Wipro Limited heads into its Q1 FY27 results facing a seasonally soft quarter marked by typical furlough impacts and the full-quarter effect of recent wage hikes. Investors will be focused on whether the company can maintain its operating margin within the 17%–17.5% band while navigating the integration of recent acquisitions like Mindsprint.
| Results date | July 16, 2026 |
|---|---|
| Quarter | Q1 FY 2026-2027 |
| Previous quarter revenue | Rs. 92,624 Cr |
| Previous quarter PAT | Rs. 13,197 Cr |
| Previous quarter EBITDA margin | 17.3% |
| Market cap | Rs. 173,767.68 Cr |
| CMP | Rs. 175.46 |
The Board of Directors is scheduled to meet on July 16, 2026, to consider the Q1 FY27 financial results.

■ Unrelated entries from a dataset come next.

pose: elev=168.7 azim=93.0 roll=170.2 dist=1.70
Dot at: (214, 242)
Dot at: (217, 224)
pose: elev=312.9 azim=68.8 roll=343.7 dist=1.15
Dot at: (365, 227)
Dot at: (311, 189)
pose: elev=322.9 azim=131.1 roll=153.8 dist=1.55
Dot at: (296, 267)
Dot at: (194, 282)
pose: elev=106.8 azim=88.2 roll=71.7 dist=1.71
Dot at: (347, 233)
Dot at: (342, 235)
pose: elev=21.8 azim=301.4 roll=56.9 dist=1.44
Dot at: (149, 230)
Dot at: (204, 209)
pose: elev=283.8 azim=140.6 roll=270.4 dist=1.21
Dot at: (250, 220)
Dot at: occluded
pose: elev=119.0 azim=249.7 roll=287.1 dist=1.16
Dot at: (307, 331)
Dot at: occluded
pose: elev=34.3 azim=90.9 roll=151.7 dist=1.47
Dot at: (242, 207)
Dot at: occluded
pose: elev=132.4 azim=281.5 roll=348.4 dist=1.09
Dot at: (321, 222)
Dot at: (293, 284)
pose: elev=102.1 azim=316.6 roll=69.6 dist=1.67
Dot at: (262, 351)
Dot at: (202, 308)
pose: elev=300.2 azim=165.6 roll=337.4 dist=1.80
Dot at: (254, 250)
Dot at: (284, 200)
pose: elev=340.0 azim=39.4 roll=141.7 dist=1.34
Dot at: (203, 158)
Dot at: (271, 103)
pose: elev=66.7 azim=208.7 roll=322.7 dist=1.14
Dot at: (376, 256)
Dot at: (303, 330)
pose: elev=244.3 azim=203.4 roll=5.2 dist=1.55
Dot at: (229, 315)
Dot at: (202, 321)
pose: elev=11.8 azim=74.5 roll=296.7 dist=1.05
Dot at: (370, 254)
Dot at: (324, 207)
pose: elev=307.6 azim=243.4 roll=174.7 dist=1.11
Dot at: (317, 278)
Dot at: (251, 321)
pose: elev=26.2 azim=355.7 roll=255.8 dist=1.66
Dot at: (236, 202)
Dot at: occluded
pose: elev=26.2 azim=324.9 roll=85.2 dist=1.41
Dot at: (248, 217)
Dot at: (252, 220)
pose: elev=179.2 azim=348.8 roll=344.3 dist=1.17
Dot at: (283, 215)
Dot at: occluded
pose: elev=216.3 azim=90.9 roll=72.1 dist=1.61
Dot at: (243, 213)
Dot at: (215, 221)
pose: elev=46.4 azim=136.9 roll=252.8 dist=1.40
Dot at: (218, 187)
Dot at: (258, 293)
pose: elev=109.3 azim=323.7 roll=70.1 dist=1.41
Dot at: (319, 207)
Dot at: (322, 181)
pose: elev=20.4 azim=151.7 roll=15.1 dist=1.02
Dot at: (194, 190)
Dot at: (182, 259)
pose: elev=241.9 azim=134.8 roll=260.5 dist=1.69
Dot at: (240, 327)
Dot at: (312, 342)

Wipro's Q1 revenue guidance of -2% to 0% in constant currency reflects a seasonally weak quarter impacted by furloughs in the Americas and Europe. Management is navigating a complex cost environment, with the Q1 results expected to absorb two months of salary increases effective March 1, 2026, and a 60 bps margin dilution from the HARMAN DTS integration. While the BFSI sector faced a 1.3% sequential decline in Q4 FY26 due to a specific client issue, management has indicated this is expected to resolve by Q1 FY27. The company's operating margin remains anchored to the 17%–17.5% band, with the recent 7-8% depreciation of the rupee against the USD providing a potential tailwind to offset wage and investment costs. The upcoming call will likely provide clarity on the conversion of the strong H1 FY26 large-deal bookings into revenue and the initial contribution from the newly acquired Mindsprint subsidiary.
Performance vs Guidance Tracking: Monitoring progress against management's stated quarterly and medium-term goals.
Strategic execution and M&A updates: Integration status of recent acquisitions and strategic partnerships.
Risks and headwinds to monitor: Management-flagged factors impacting near-term operational performance.
The acquisition was expected to cause a 60 bps margin dilution upon integration. Wipro's Q4 FY26 operating margin of 17.3% successfully absorbed two months of this impact.
The 1.3% sequential decline in BFSI during Q4 FY26 was attributed to a specific client issue in the Americas and delayed ramp-ups on certain large deals. Management expects the client-specific issue to resolve by Q1 FY27.